Germany v Argentina: 2014 FIFA World Cup Brazil Final

Fußball als Vollkontaktsportart: Bastian Schweinsteiger.

(Foto: Getty Images)

Die Fifa will den vierten Einwechselspieler zulassen. Das ist vernünftig - aber doch nur ein Ablenkungsmanöver: So wird die Frage nach der laxen Linie der Schiedsrichter verdrängt.

Kommentar von Christof Kneer

Nach großen Turnieren stellen sich ja immer die großen Fragen. Was wollte uns das Turnier sagen? Gab es Trends, die man in den Alltag übernehmen kann? Und warum sind die Engländer wieder so früh rausgeflogen?

Die WM in Brasilien ist eine Herausforderung für alle, die sie entziffern wollen.
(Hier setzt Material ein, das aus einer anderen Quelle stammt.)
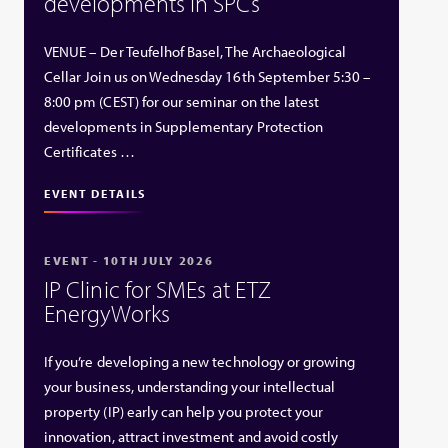
developments in SPCs
VENUE – Der Teufelhof Basel, The Archaeological
Cellar Join us on Wednesday 16th September 5:30 –
8:00 pm (CEST) for our seminar on the latest
developments in Supplementary Protection
Certificates …
EVENT DETAILS
EVENT - 10TH JULY 2026
IP Clinic for SMEs at ETZ
EnergyWorks
If you’re developing a new technology or growing
your business, understanding your intellectual
property (IP) early can help you protect your
innovation, attract investment and avoid costly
Wenn man sich recht erinnert, gab es dauernd Ersatzspieler zu sehen, die sich mit den Stammspielern gemeinsam über Tore freuten, und es gab einen deutschen Bundestrainer, der sich ungerührt vollregnen ließ, obwohl ihm jemand einen Schirm reichte. Ob die Branche mit diesen Trends etwas anfangen kann, ist aber schon deshalb fraglich, weil sich ein brasilianischer Tropenregen in der Bundesliga recht schwer nachstellen lässt.

Am Ende wäre es fast noch so gekommen, dass man der Fifa danken muss, weil sie den einzig belastbaren Trend des Turniers aufgespürt und weiterentwickelt hat. Man muss ihr aber doch nicht danken, weil der Weltverband auch mit diesem Thema so taktisch umgeht wie mit vielen anderen. Die Idee, in der Verlängerung künftig eventuell einen vierten Spielerwechsel zuzulassen, klingt zwar charmant nach einem Turnier, das der Einwechselspieler Götze entschieden hat. Den Trend zum Einwechselspieler hat der Weltmeistertrainer Löw ja sogar auf einen prägnanten Begriff gebracht, er hat seine Einwechselspieler als "Spezialkräfte" geadelt.

Die Motive, die der Fifa-Idee zugrunde liegen, bleiben aber viel zu sehr im Ungefähren, als dass man von einem seriösen Plan sprechen könnte. Recht vage führt die Fifa medizinische Gründe an, sie verspricht sich mehr Schutz für angeschlagene Spieler, die man in der 98. Minute erlösen kann, bevor sie der Wadenkrampf umwirft. Das klingt vorbildlich, allerdings lässt sich aus der Veranstaltung in Brasilien nicht zwingend die Notwendigkeit für eine solche Blitzgesetzgebung ableiten. Es war keine Wadenkrampf-WM; es war eher ein Turnier, in dem sich der Fußball als ebenso leidenschaftliche wie ruppige Vollkontaktsportart präsentiert hat.

Nach Neymars Vollkontakt-Verletzung hat die Branche vernehmbar über zu laxe Schiedsrichter diskutiert und darüber, ob die Fifa ihren Referees womöglich empfohlen hat, nicht allzu streng zu sein. Gemäß des Handbuchs für Krisen-PR ist es bestimmt keine schlechte Idee, in solchen Momenten ein bisschen Aktionismus zu veranstalten und einfach mal eine Idee auf den Markt zu werfen, die gut klingt.